Pull each line containing "into" out of the listing below.

=====

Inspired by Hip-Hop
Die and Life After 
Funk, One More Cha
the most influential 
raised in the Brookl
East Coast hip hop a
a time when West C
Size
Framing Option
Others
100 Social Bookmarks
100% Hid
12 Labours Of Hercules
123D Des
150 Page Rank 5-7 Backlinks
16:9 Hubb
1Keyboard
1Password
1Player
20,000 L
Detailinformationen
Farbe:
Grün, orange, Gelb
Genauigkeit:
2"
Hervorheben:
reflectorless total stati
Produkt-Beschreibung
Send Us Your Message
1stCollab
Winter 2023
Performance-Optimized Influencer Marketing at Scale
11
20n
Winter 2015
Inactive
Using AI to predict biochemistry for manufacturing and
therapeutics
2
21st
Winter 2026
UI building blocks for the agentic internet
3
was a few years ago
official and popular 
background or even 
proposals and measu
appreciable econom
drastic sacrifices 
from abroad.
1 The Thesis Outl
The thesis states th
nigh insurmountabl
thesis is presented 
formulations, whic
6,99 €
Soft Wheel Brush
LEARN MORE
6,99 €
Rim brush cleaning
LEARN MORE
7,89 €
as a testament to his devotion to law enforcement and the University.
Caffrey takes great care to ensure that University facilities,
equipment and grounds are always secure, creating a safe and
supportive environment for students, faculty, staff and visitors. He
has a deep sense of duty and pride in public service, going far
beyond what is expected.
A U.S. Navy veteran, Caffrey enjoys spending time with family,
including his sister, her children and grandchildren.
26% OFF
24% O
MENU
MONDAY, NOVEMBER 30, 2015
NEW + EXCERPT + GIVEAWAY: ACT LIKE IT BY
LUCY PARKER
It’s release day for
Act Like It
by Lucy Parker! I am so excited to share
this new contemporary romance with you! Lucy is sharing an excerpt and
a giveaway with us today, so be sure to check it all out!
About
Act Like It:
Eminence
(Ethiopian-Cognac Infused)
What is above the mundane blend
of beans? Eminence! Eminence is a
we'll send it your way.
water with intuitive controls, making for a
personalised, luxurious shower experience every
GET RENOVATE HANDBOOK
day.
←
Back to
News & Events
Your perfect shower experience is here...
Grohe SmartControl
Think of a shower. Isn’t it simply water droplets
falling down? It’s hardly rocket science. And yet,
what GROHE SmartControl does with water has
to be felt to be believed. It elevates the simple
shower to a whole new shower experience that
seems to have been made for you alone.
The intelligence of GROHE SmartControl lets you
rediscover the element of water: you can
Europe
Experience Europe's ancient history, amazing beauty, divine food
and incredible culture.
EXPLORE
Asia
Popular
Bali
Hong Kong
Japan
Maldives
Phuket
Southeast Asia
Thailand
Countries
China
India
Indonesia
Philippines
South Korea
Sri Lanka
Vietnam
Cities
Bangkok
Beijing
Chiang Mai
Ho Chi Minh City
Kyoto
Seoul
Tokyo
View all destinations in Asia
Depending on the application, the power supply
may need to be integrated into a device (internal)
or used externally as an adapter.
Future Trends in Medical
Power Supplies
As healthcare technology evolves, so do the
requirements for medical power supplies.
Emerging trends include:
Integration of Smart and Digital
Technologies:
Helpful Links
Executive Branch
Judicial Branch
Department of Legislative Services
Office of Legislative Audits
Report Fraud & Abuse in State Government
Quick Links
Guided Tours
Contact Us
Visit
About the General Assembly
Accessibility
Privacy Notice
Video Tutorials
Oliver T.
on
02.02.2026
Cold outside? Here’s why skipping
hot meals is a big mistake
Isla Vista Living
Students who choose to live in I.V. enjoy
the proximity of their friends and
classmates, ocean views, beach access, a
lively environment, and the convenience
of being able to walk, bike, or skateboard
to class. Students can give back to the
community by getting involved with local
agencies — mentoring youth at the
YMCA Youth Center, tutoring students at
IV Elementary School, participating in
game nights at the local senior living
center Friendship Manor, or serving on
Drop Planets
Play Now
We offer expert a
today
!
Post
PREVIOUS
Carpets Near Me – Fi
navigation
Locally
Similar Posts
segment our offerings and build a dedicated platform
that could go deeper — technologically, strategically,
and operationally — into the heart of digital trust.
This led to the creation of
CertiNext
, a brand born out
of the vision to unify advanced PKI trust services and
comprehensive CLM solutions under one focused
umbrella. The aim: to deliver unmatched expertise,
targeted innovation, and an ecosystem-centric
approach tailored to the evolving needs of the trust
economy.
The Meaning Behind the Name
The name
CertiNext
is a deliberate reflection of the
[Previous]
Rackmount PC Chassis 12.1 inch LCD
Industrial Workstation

=====

■ RESPONSE TO THIS TASK
may need to be integrated into a device (internal)
and operationally — into the heart of digital trust.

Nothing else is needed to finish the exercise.